There seems to be a growing number of Americans who believe this country is some horrible, oppressive nightmare. According to them, America is racist, evil, corrupt beyond repair, and one step away from becoming the worst societies in human history. Social media is filled with people comparing modern America to dictatorships, fascist regimes, and tyrannical governments. Entire groups of people speak as though simply living in America is some unbearable burden.
The problem is not criticism. Every country should be criticized when criticism is deserved. America has flaws. Every country does. The problem is that too many people have completely lost perspective or simply never had it to begin with. Being critical of America is fine, but if America is truly such a terrible place to live, then why are millions of people around the world still, to this day, trying desperately to come here?

* [Information supplied]:
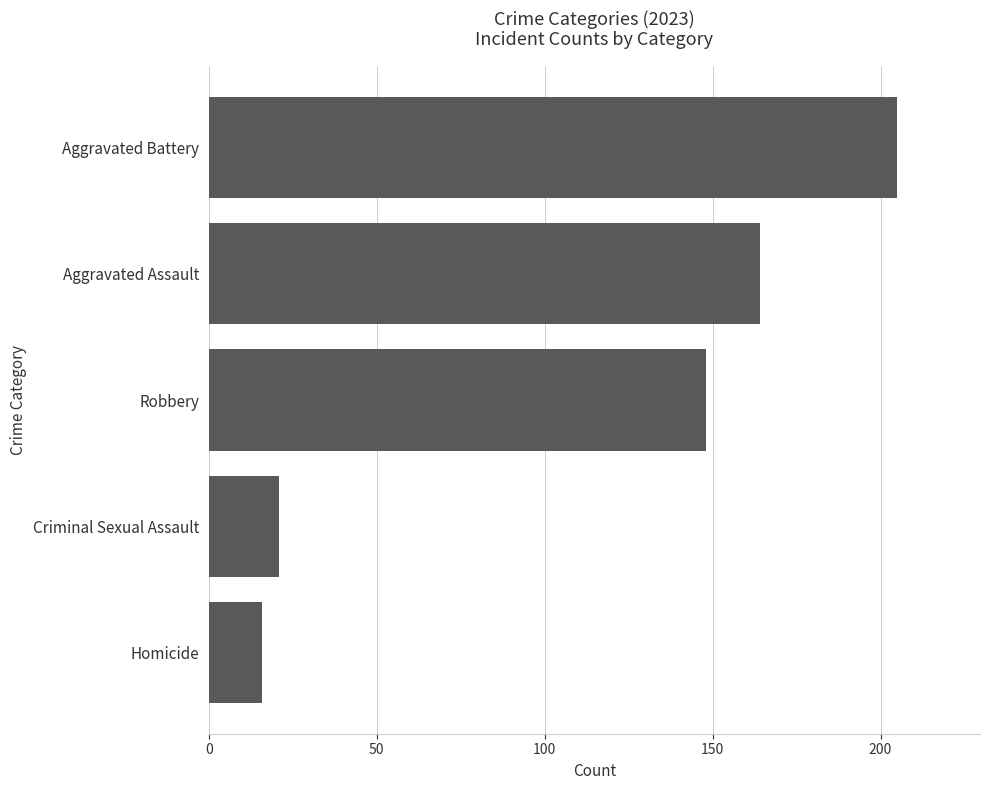

What is the minimum value shown in the chart?

16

* [Exercise tasks]:
(1) In the passage on criticism of America, what do the people it describes say America is one step away from becoming?
(2) List every kind of government that, according to the passage on criticism of America, people on social media compare modern America to.
(3) Please extract everything from "There seems to" down to "to come here?" in the passage on criticism of America.

* [Expected outputs]:
(1) The worst societies in human history.

(2)
- dictatorships
- fascist regimes
- tyrannical governments

(3)
There seems to be a growing number of Americans who believe this country is some horrible, oppressive nightmare. According to them, America is racist, evil, corrupt beyond repair, and one step away from becoming the worst societies in human history. Social media is filled with people comparing modern America to dictatorships, fascist regimes, and tyrannical governments. Entire groups of people speak as though simply living in America is some unbearable burden.
The problem is not criticism. Every country should be criticized when criticism is deserved. America has flaws. Every country does. The problem is that too many people have completely lost perspective or simply never had it to begin with. Being critical of America is fine, but if America is truly such a terrible place to live, then why are millions of people around the world still, to this day, trying desperately to come here?